**WHAT YOU WILL DO**
a) From the review of the phase-aware mixture-of-experts action module, extract the passage from "This is aimed" to "scoped to simulation.".
b) Write what comes next in the review of the phase-aware mixture-of-experts action module, picking up after its last sentence.

[[ EXCERPT TO READ, beginning ]]

The core addition is replacing the single action expert with a sparse mixture whose routing comes from a lightweight phase head, plus a two-stage training that first warms up the experts on the usual flow-matching loss before adding the routing alignment objective. This keeps the pretrained VLA backbone intact and targets the practical issue that one expert struggles to handle distinct phases in manipulation sequences.

The setup is straightforward and the reported gains on simulation benchmarks are presented as coming from that combination. The ablations are said to confirm that both the phase supervision and the staged optimization matter for the improvement.

The main limitation is that all results stay in simulation, with no variance numbers, dataset sizes, or exclusion details supplied in the abstract. The phase cues have to be accurate enough to route without degrading the underlying flow-matching generation, and that assumption is not stress-tested outside the reported tasks. If the full paper shows stable phase prediction across varied conditions and includes stronger controls, the result looks more solid; otherwise the gains could be narrower.

This is aimed at groups already working on flow-matching or MoE variants for VLAs who want a plug-in way to add phase consistency. It is worth sending to peer review because the architecture is clear, the empirical claim is falsifiable on the stated benchmarks, and the problem it addresses is real even if the current evidence is scoped to simulation.

Referee Report

1 major / 2 minor

Summary. The paper proposes PAMAE, a plug-and-play Phase-Aware Mixture-of-Experts Action Module for flow-matching Vision-Language-Action (VLA) policies. It replaces the single action expert with a sparse mixture of experts, introduces a phase-aware router using execution-phase cues from a lightweight prediction head and a routing alignment objective, and employs a two-stage training scheme (warm-up under flow-matching loss followed by phase-consistent routing optimization). On multi-stage manipulation simulation tasks, it reports task success improvements of up to 9.2% over strong VLA baselines, with ablations indicating that both phase-supervised routing and staged optimization are essential.

[[ EXCERPT TO READ, end ]]
[[ GIVEN INFORMATION, beginning ]]

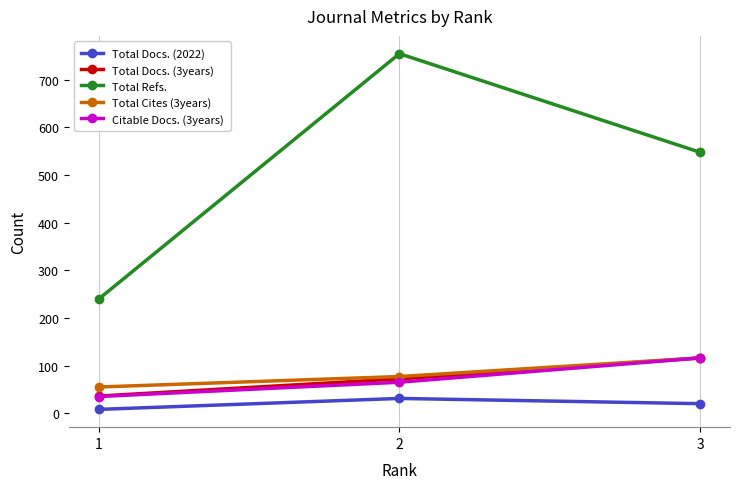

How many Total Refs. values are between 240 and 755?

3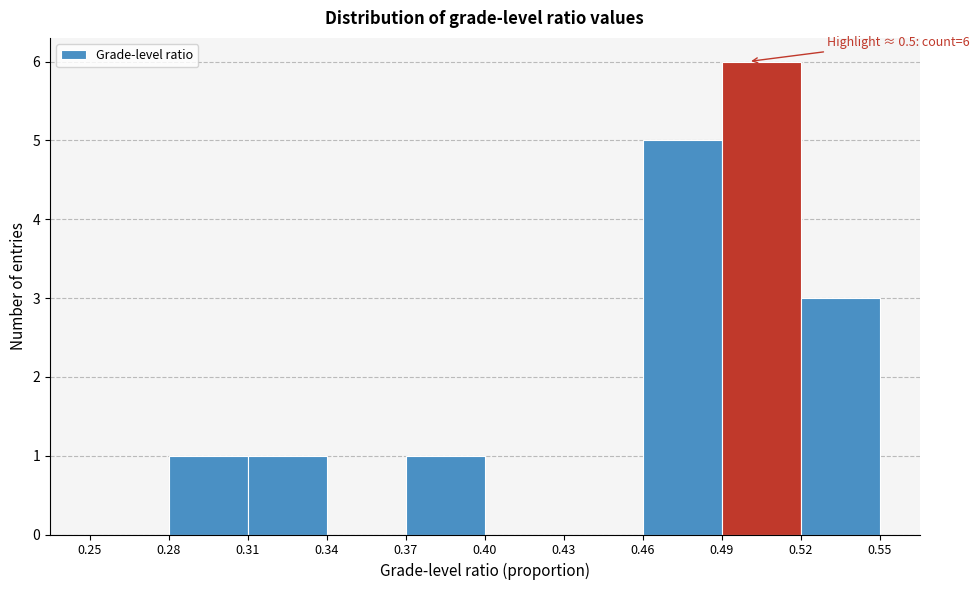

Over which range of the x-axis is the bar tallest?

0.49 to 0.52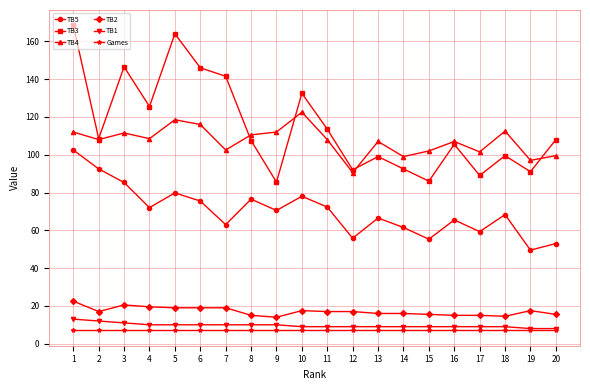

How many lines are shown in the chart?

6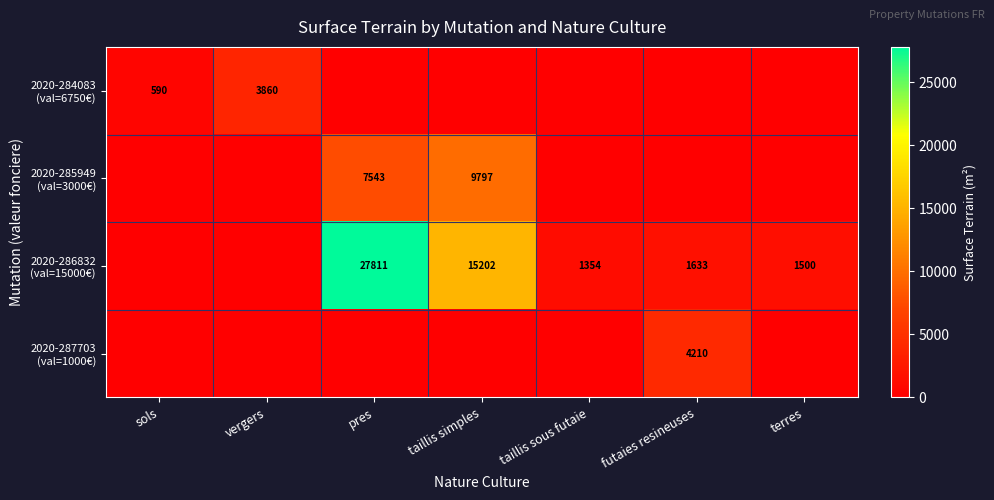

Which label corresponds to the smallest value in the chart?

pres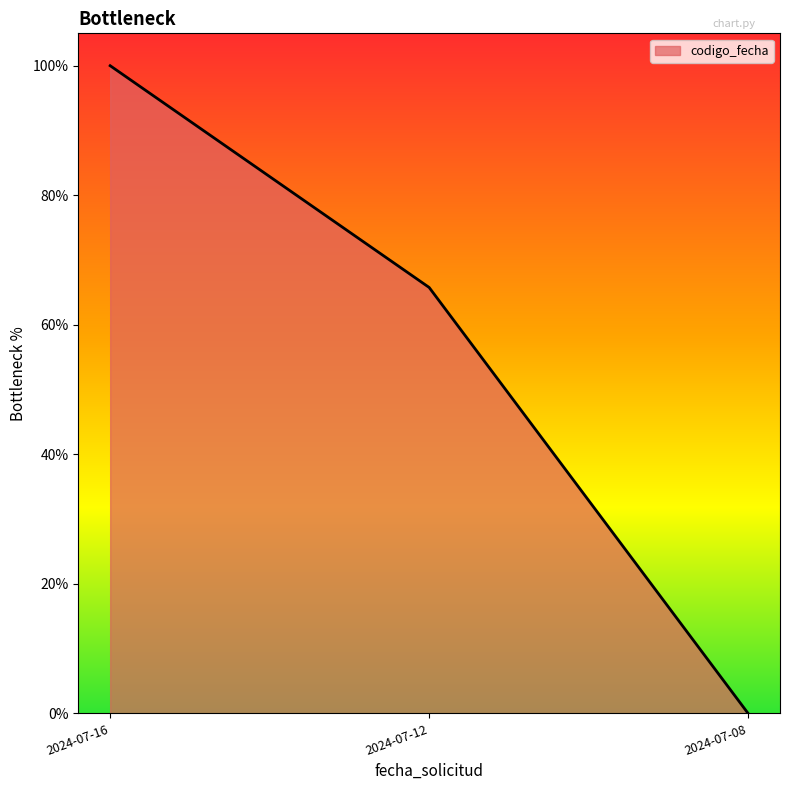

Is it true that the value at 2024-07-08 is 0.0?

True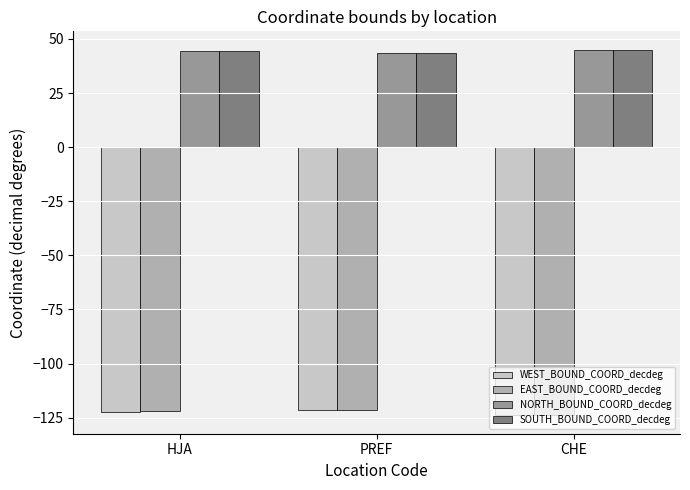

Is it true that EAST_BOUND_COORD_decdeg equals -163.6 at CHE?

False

[[ GIVEN INFORMATION, end ]]

**ANSWERS IN ORDER**
a)
This is aimed at groups already working on flow-matching or MoE variants for VLAs who want a plug-in way to add phase consistency. It is worth sending to peer review because the architecture is clear, the empirical claim is falsifiable on the stated benchmarks, and the problem it addresses is real even if the current evidence is scoped to simulation.

b)
Significance. If the empirical results hold, PAMAE provides a practical mechanism for improving action reliability in multi-stage robotic tasks by enabling phase-specific specialization in flow-matching VLAs while preserving the pretrained backbone. The approach is notable for its plug-and-play compatibility and the use of auxiliary supervision to stabilize expert allocation. This could contribute to more robust VLA policies in robotics, particularly where execution phases have distinct control requirements.

major comments (1)

[Results] The central empirical claim of up to 9.2% task success improvement lacks supporting details on variance, trial counts, dataset sizes, or exact baseline configurations. This information is required to evaluate whether the gains are statistically reliable and reproducible.

minor comments (2)

[Abstract] The abstract refers to 'strong VLA baselines' without naming them or providing citations; specifying these in the results or methods would improve clarity for readers.
[Methods] The lightweight phase prediction head is described at a high level but without architecture details, input features, or accuracy metrics; including these would strengthen the methods section.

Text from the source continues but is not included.